2.24「戦争になったら原発は標的になる」
さようなら原発実行委員会
【東京】ロシアによるウクライナ侵攻から4年となる2月24日、さようなら原発実行委員会主催で「戦争になったら原発は標的になる」をテーマに学習会を行った。
核施設への攻撃リスク
講師の鈴木達治郎さんは2014年に長崎大学に招聘され、核兵器廃絶研究センターのセンター長などを務めた。今年4月にNPO法人ピースデポの代表へと市民運動に〝転身〟している。

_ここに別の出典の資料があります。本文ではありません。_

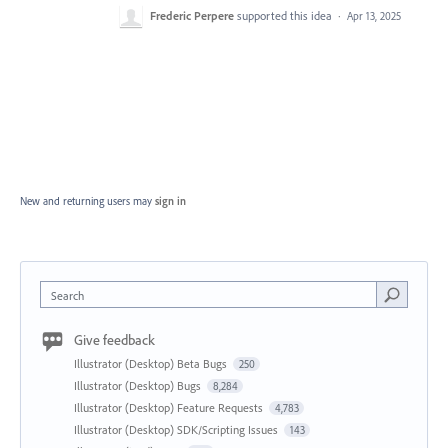
Frederic Perpere
supported this idea
·
Apr 13, 2025
New and returning users may
sign in
Search
Give feedback
Illustrator (Desktop) Beta Bugs
250
Illustrator (Desktop) Bugs
8,284
Illustrator (Desktop) Feature Requests
4,783
Illustrator (Desktop) SDK/Scripting Issues
143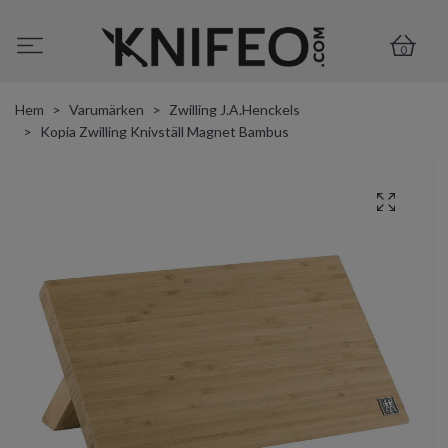
0
Hem
Varumärken
Zwilling J.A.Henckels
Kopia Zwilling Knivställ Magnet Bambus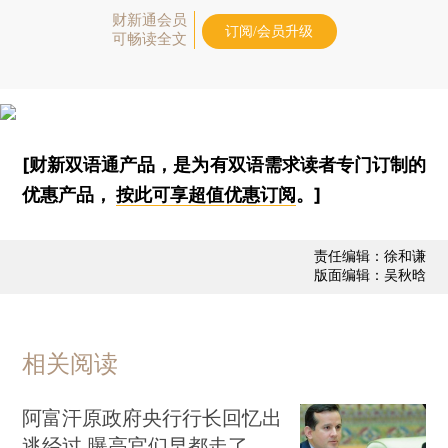
财新通会员
订阅/会员升级
可畅读全文
[财新双语通产品，是为有双语需求读者专门订制的
优惠产品，
按此可享超值优惠订阅
。]
责任编辑：徐和谦
版面编辑：吴秋晗
相关阅读
阿富汗原政府央行行长回忆出
逃经过 曝高官们早都走了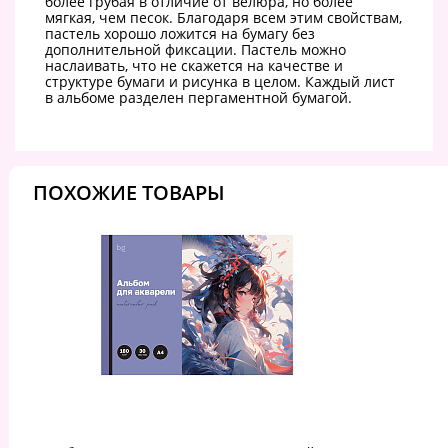
более грубая в отличие от велюра, но более
мягкая, чем песок. Благодаря всем этим свойствам,
пастель хорошо ложится на бумагу без
дополнительной фиксации. Пастель можно
наслаивать, что не скажется на качестве и
структуре бумаги и рисунка в целом. Каждый лист
в альбоме разделен пергаментной бумагой.
ПОХОЖИЕ ТОВАРЫ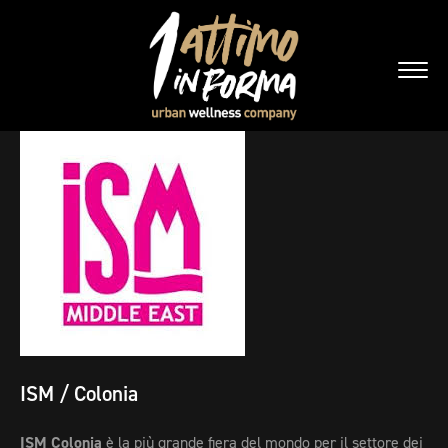
ISM / Colonia
ISM Colonia
è la più grande fiera del mondo per il settore dei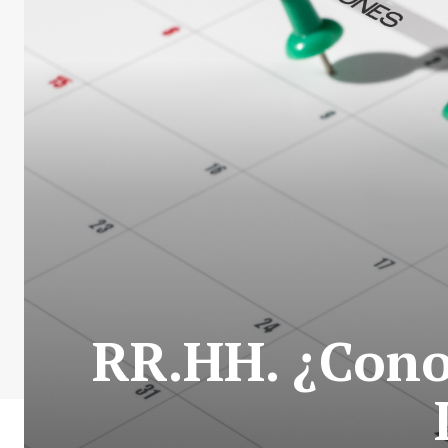
RR.HH. ¿Cono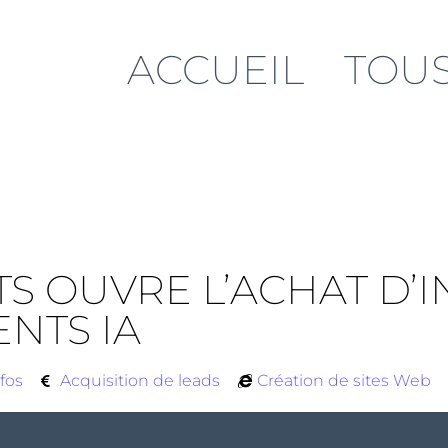
ACCUEIL
TOUS
TS OUVRE L’ACHAT D
NTS IA
fos
Acquisition de leads
Création de sites Web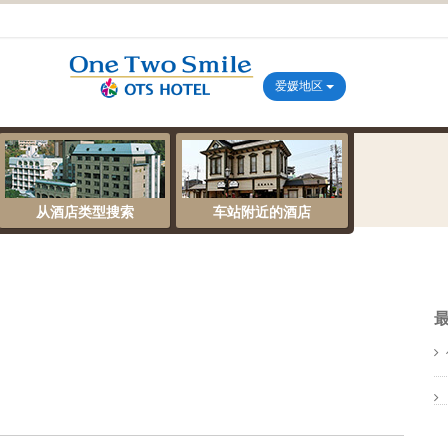
爱媛地区
从酒店类型搜索
车站附近的酒店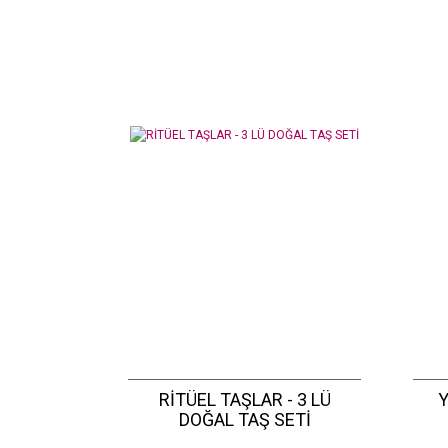
RİTÜEL TAŞLAR - 3 LÜ
DOĞAL TAŞ SETİ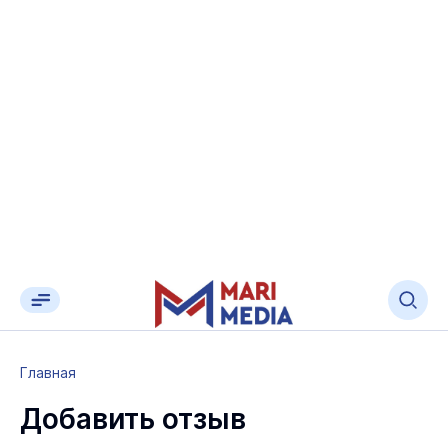
Главная
Добавить отзыв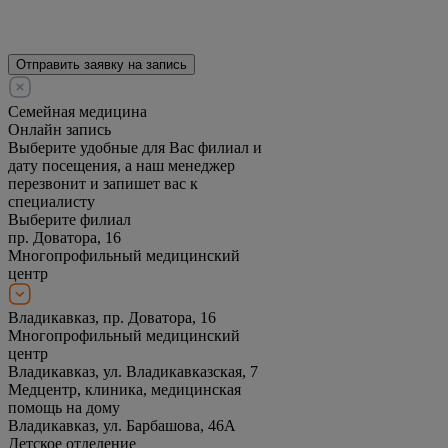
Отправить заявку на запись
Семейная медицина
Онлайн запись
Выберите удобные для Вас филиал и
дату посещения, а наш менеджер
перезвонит и запишет вас к
специалисту
Выберите филиал
пр. Доватора, 16
Многопрофильный медицинский
центр
Владикавказ, пр. Доватора, 16
Многопрофильный медицинский
центр
Владикавказ, ул. Владикавказская, 7
Медцентр, клиника, медицинская
помощь на дому
Владикавказ, ул. Барбашова, 46А
Детское отделение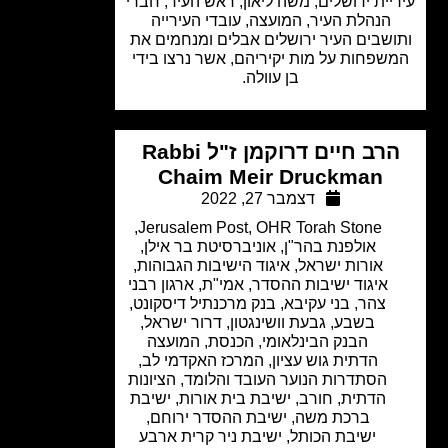
יית ירושלים, משה ליאון, ראש העיר, חברי
הנהלת העיר, המועצה, עובדי העירייה
שבים העיר ירושלים אבלים ומנחמים את
שפחות על מות יקיריהם, אשר נרצו בידי
בן עוולה.
הרב חיים דרוקמן ז"ל Rabbi
Chaim Meir Druckman
דצמבר 27, 2022
,
Jerusalem Post
,
OHR Torah Stone
אולפנת בהר"ן
,
אוניברסיטת בר אילן
,
אורות ישראל
,
איגוד הישיבות הגבוהות
,
איגוד ישיבות ההסדר
,
אמי"ת
,
ארגון רבני
צהר
,
בני עקיבא
,
בנק מרכנתיל דיסקונט
,
בשבע
,
גבעת וושינגטון
,
דרור ישראל
,
הבנק הבינלאומי
,
הכנסת
,
המועצה
הדתית גוש עציון
,
המרכז האקדמי לב
,
הסתדרות הנוער העובד והלומד
,
הציונות
הדתית
,
חורב
,
ישיבת בית אורות
,
ישיבת
ברכת משה
,
ישיבת ההסדר ירוחם
,
ישיבת הכותל
,
ישיבת ניר קרית ארבע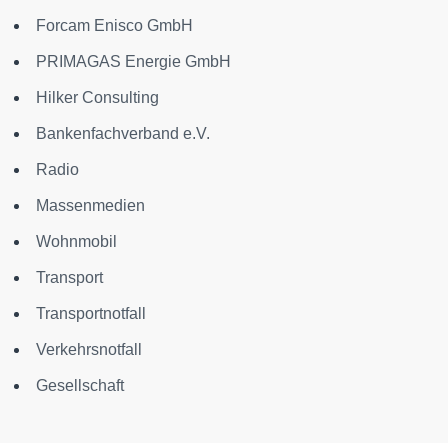
Forcam Enisco GmbH
PRIMAGAS Energie GmbH
Hilker Consulting
Bankenfachverband e.V.
Radio
Massenmedien
Wohnmobil
Transport
Transportnotfall
Verkehrsnotfall
Gesellschaft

ロシアが標的としてきたザボリージャ原発の状況は専門家チームを常駐させているIAEAのウェブサイトに加え、共同研究で作成した仮想事故想定を紹介した。昨年の6月のイスラエルと米国によるイラン核施設などへの攻撃に、自らも長年の活動の場としてきた国際的な科学者団体パグウォッシュ会が「イランの核科学者の殺害も国際人道法違反」とした批判声明を紹介した。
東アジアについては、米国に拠点を置くNPEC(非拡散政策教育センター)が昨年2月に発表したレポート「戦略的攪乱─北朝鮮の代理勢力が韓国の原子炉を狙う」を紹介した。「北朝鮮が韓国の古里原発にドローン攻撃を加え、さらに台湾有事が起きたら、日韓米同盟がどう対応するか」を研究者らが図上演習した内容だ。
日本の原子力施設への攻撃リスクについては、時間切れ。まとめとして核施設への軍事攻撃を防止する国際条約の限界、インド・パキスタンの二国間協定の有効性、笹川財団などの民間による提言についてなどの評価について話した。
政策決定の中枢にいて
会場から質問で、鈴木さんが〝原子力ムラ〟にいた時代について問われた。
鈴木さんは「電気事業者による共同研究機関である電力中央研究所に所属していたことが〝原子力ムラ〟の人間であると指摘したのだろう」と率直にのべ、東京電力福島第一原発事故の際は原子力委員会の委員長代理をしており、じぶんも「安全神話の虜」になっていたことを吐露した。原子力の是非については、核兵器物質であるプルトニウムを再処理工場で分離する核燃料サイクルについては反対してきたと強調した。